Selected Grantee Publications
Identification of Basp1 as a Novel Angiogenesis-regulating Gene by Multi-Model System Studies
Khajavi et al., FASEB Journal. 2021.
https://pubmed.ncbi.nlm.nih.gov/33899275/
The authors previously used genetic diversity in inbred mouse strains to identify quantitative trait loci (QTLs) responsible for differences in angiogenic response. Employing a mouse genome-wide association study (GWAS) approach, the region on chromosome 15 containing Basp1 was identified as being significantly associated with angiogenesis in inbred strains. To investigate its role in vivo, they knocked out basp1 in transgenic kdrl:zsGreen zebrafish embryos using a widely adopted CRISPR-Cas9 system. They further showed that basp1 promotes angiogenesis by upregulating β-catenin gene and the Dll4/Notch1 signaling pathway. These results provide the first in vivo evidence to indicate the role of basp1 as an angiogenesis-regulating gene. Supported by ORIP (R24OD017870) and NEI.
Interneuron Origins in the Embryonic Porcine Medial Ganglionic Eminence
Casalia et al., Journal of Neuroscience. 2021.
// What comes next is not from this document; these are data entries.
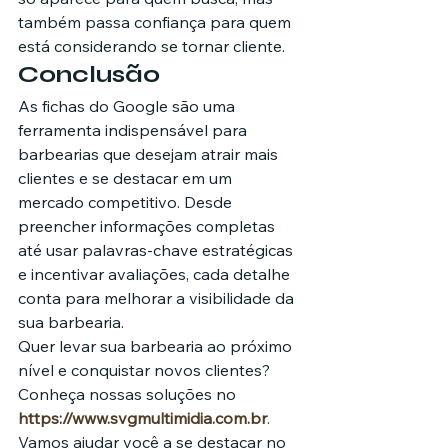
também passa confiança para quem 
está considerando se tornar cliente.
Conclusão
As fichas do Google são uma 
ferramenta indispensável para 
barbearias que desejam atrair mais 
clientes e se destacar em um 
mercado competitivo. Desde 
preencher informações completas 
até usar palavras-chave estratégicas 
e incentivar avaliações, cada detalhe 
conta para melhorar a visibilidade da 
sua barbearia.
Quer levar sua barbearia ao próximo 
nível e conquistar novos clientes? 
Conheça nossas soluções no 
https://www.svgmultimidia.com.br
. 
Vamos ajudar você a se destacar no 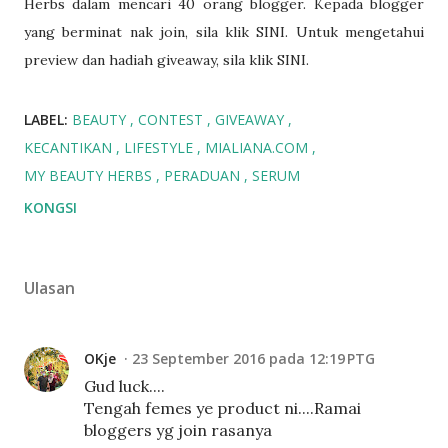
Herbs dalam mencari 40 orang blogger. Kepada blogger
yang berminat nak join, sila klik SINI. Untuk mengetahui
preview dan hadiah giveaway, sila klik SINI.
LABEL:
BEAUTY
CONTEST
GIVEAWAY
KECANTIKAN
LIFESTYLE
MIALIANA.COM
MY BEAUTY HERBS
PERADUAN
SERUM
KONGSI
Ulasan
OKje
23 September 2016 pada 12:19 PTG
Gud luck....
Tengah femes ye product ni....Ramai
bloggers yg join rasanya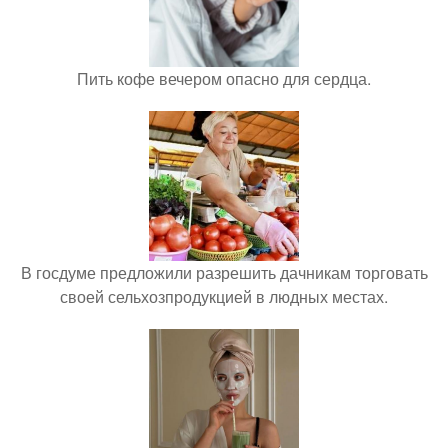
Пить кофе вечером опасно для сердца.
В госдуме предложили разрешить дачникам торговать
своей сельхозпродукцией в людных местах.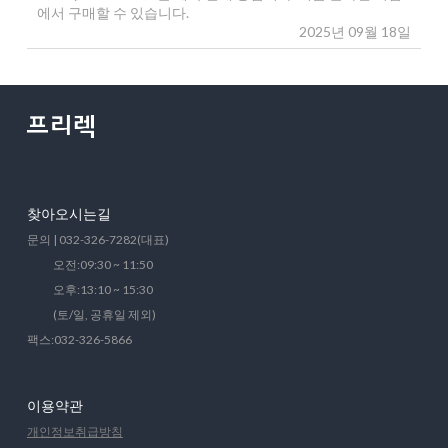
에서 구매할 수 있습니다.
2025년 09월 18일
찾아오시는길
문의 | 032-326-7282(대표)
오전:09:30 ~ 11:50
오후:13:10 ~ 15:30
(토/일, 공휴일 제외)
팩스:032-326-5866
이용약관
개인정보취급방침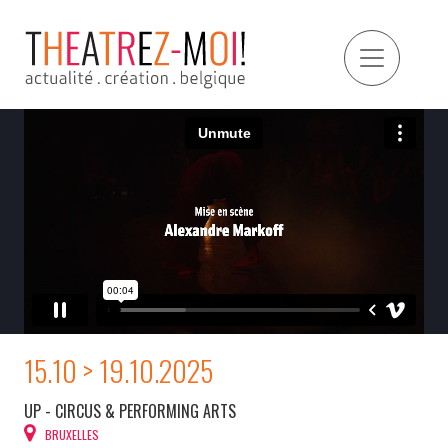
15.10 > 19.10.2025
UP - CIRCUS & PERFORMING ARTS
BRUXELLES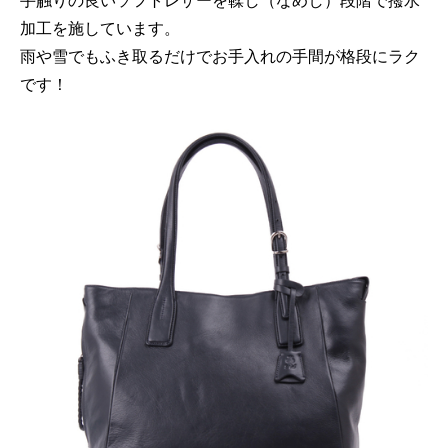
加工を施しています。
雨や雪でもふき取るだけでお手入れの手間が格段にラク
です！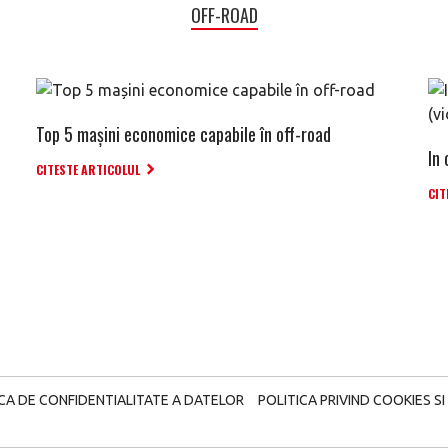
OFF-ROAD
Top 5 mașini economice capabile în off-road
In 
CITESTE ARTICOLUL
CIT
ICA DE CONFIDENTIALITATE A DATELOR
POLITICA PRIVIND COOKIES SI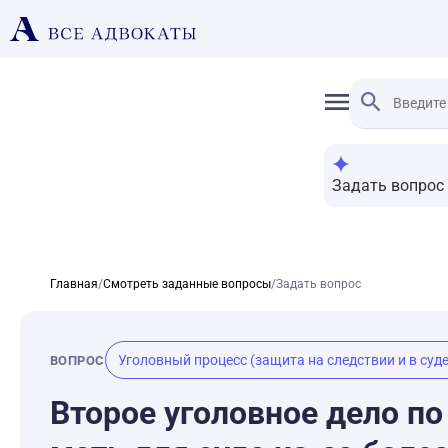
Задать вопрос
Главная
/
Смотреть заданные вопросы
/
Задать вопрос
Уголовный процесс (защита на следствии и в суде
ВОПРОС
Второе уголовное дело п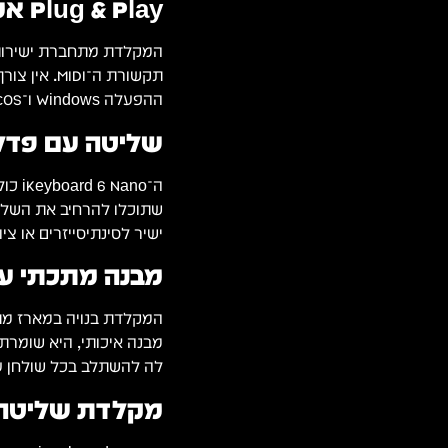
Plug & Play אמיתי
תקשורת ה־I
ההפעלה Windows ו־macOS, ומוכנה לעבודה תוך שניות.
שליטה עם פדל ו־MIDI חי
ישיר לסינתיסייזרים או צ
מבנה מתכתי עמי
המקלדת בנויה במארז מתכ
מבנה איכותי, היא שומרת
לה להשתלב בכל שולחן עב
מקלדת שליטה 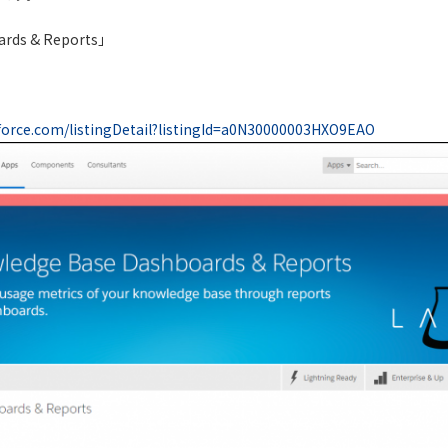
ards & Reports」
force.com/listingDetail?listingId=a0N30000003HXO9EAO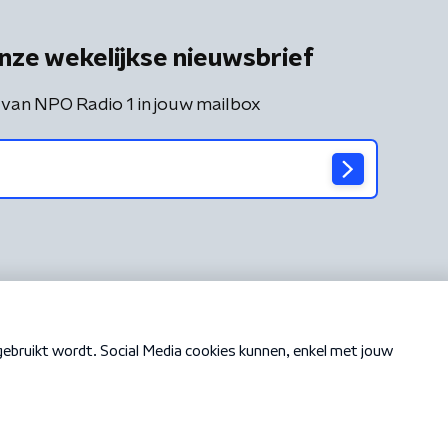
nze wekelijkse nieuwsbrief
 van NPO Radio 1 in jouw mailbox
Cookiebeleid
https://pubmed.ncbi.nlm.nih.gov/33637558/
The authors report that transcription factor expression patterns in porcine embryonic subpallium are similar to rodents. Their findings reveal that porcine embryonic MGE progenitors could serve as a valuable source for interneuron-based xenotransplantation therapies. They demonstrate that porcine medial ganglionic eminence exhibits a distinct transcriptional and interneuron-specific antibody profile, in vitro migratory capacity, and are amenable to xenotransplantation. This is the first comprehensive examination of embryonic interneuron origins in the pig; because a rich neurodevelopmental literature on embryonic mouse medial ganglionic eminence exists (with some additional characterizations in monkeys and humans), their work allows direct neurodevelopmental comparisons with this literature. Supported by ORIP (U42OD011140) and NINDS.
Autologous Transplant Therapy Alleviates Motor and Depressive Behaviors in Parkinsonian Monkeys
Tao et al., Nature Medicine. 2021.
https://www.nature.com/articles/s41591-021-01257-1
Generation of induced pluripotent stem cells (iPSCs) enables standardized of dopamine (DA) neurons for autologous transplantation therapy to improve motor functions in Parkinson disease (PD). Adult male rhesus PD monkeys receiving autologous, but not allogenic, transplantation exhibited recovery from motor and depressive signs of PD over a 2-year period without immunosuppressive therapy. Mathematical modeling showed correlations between surviving DA neurons with PET signal intensity and behavior recovery regardless of autologous or allogeneic transplant, suggesting a predictive power of PET and motor behaviors for surviving DA neuron number. The results demonstrate favorable efficacy of the autologous transplant approach to treat PD. Supported by ORIP (P51OD011106) NINDS, and NICHD.
Larval Zebrafish Use Olfactory Detection of Sodium and Chloride to Avoid Salt Water
Herrera et al., Current Biology. 2021.
https://pubmed.ncbi.nlm.nih.gov/33338431/
Zebrafish are freshwater fish unable to tolerate high-salt environments and would benefit from neural mechanisms that enable the navigation of salt gradients to avoid high salinity. Yet zebrafish lack epithelial sodium channels, the primary conduit land animals use to taste sodium. This suggests fish may possess novel, undescribed mechanisms for salt detection. In the present study, the authors show that zebrafish indeed respond to small temporal increases in salt by reorienting more frequently. In summary, this study establishes that zebrafish larvae can navigate and thus detect salinity gradients and that this is achieved through previously undescribed sensory mechanisms for salt detection. Supported by ORIP (R43OD024879, R44OD024879) and NINDS.
Myelin‐Specific T Cells in Animals With Japanese Macaque Encephalomyelitis
Govindan et al., Annals of Clinical and Translational Neurology. 2021.
https://onlinelibrary.wiley.com/doi/10.1002/acn3.51303
Investigators characterized the CD4+ and CD8+ T cells in demyelinating Japanese macaque encephalomyelitis (JME) lesions in age‐ and sex‐matched macaques and discovered differences in expression of myelin antigen sequences in the T cell. Mapping myelin epitopes revealed a heterogeneity in T cell responses among JME animals, which are associated with a proinflammatory pathogenic role in multiple sclerosis (MS). These findings draw further parallels between JME and MS and support the hypothesis that JME and possibly MS are triggered by mechanisms involving myelin damage and not myelin epitope mimicry. Supported by ORIP (P51OD011092) and NINDS.